Geronimo ji Jaga

Geronimo ji Jaga was a freedom fighter who spent almost three decades behind bars in the united states, as a New Afrikan prisoner of war.

In 1968, Geronimo returned to the U.S. as a decorated war veteran after three years in Vietnam. Originally from Louisiana, he moved to Los Angeles, enrolled at UCLA, and joined the Black Panther Party. Geronimo became head of the LA Panther chapter at the beginning of 1969, after the previous chapter head, Bunchy Carter, was murdered by a rival group that was being manipulated by the FBI. Geronimo immediately became a target of FBI and police repression. He found himself accused of having participated in robberies and fomenting insurrection against the government, bogus charges but nevertheless very effective as a means of harassment. He spent most of the next two years in court or in jail. During this time his wife was killed, maybe by the police, maybe by a rival faction of the Panthers – the case was put into the cops’ “we don’t give a shit” pile – he wasn’t even allowed to view her corpse or attend her funeral. As a result of this repression, Geronimo began working with other people to build the clandestine structures of the Black Liberation Army.

Finally, in 1972, after the process of degeneration in the Panther Party had gotten really bad, the State figured the time was right to make their final move, and Geronimo was arrested for the murder of a white woman in the town of Santa Monica. This woman had been playing tennis with her husband and they were both attacked and she was killed, not for any political reasons that we know of, just an anti-social crime. Geronimo’s lawyer at the time told him not to worry, because he had a rock solid alibi: at the time of the murder Geronimo was in Oakland, which is 500km away from Santa Monica. But things had gotten really bad in the Black Panther Party by this time, and almost everyone at the meeting in question were a part of Huey P. Newton’s faction, which Geronimo opposed. As a result, Newton forbade anyone from testifying on Geronimo’s behalf – as such, he had no one left to vouch for him. His only ally at that meeting was Kathleen Cleaver, but she was in Algeria, and the FBI made sure she would stay there, sending her fake letters purporting to be from sympathetic Panthers, warning her that it was too dangerous to come to the u.s. to testify.

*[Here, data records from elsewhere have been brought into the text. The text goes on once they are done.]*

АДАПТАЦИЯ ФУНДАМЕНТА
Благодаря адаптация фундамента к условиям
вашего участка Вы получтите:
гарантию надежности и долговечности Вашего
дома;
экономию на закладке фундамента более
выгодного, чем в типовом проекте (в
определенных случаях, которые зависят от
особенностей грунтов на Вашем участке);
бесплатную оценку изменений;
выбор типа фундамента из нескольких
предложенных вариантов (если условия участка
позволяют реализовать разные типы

Despite this fact, the cops knew that Geronimo was at that meeting, because they had the whole thing under surveillance. But they refused to turn over their surveillance logs, and what’s more, an FBI informant took the stand and said that Geronimo had confessed to him. When this informant was asked if he was working for the FBI, he lied and said he was not. Geronimo was found guilty. Despite the fact that relatively quickly it became publicly documented how he had been framed, and that eventually some of the Panthers who had been at that Oakland meeting came forward to vouch for him, he remained in prison.

Geronimo was never paroled, despite the fact that at the time of his conviction, most murderers served average sentences of 10 years. He was denied parole precisely because he continued to insist that he was innocent, because insisting that you are innocent is taken as a sign that you have not been rehabilitated.

Geronimo’s final release from prison in 1997 came through the tireless organizing that occurred around his case and the ongoing work of his attorneys, including Johnnie Cochran and Stuart Hanlon. Geronimo won a writ of habeas corpus in an Orange County Superior Court that threw out his conviction. The judge ruled that prosecutors had withheld vital evidence regarding a witness who could have cleared Geronimo of the charges. Later, Geronimo, again represented by Cochran, won a $4.5 million settlement of his civil rights suit against the FBI and the city of Los Angeles. Following his release, Geronimo worked to spread the message about the need to struggle against all forms of racist oppression and to fight for the release of all political prisoners.

Eventually he moved to Tanzania, where he died on June 2, 2011.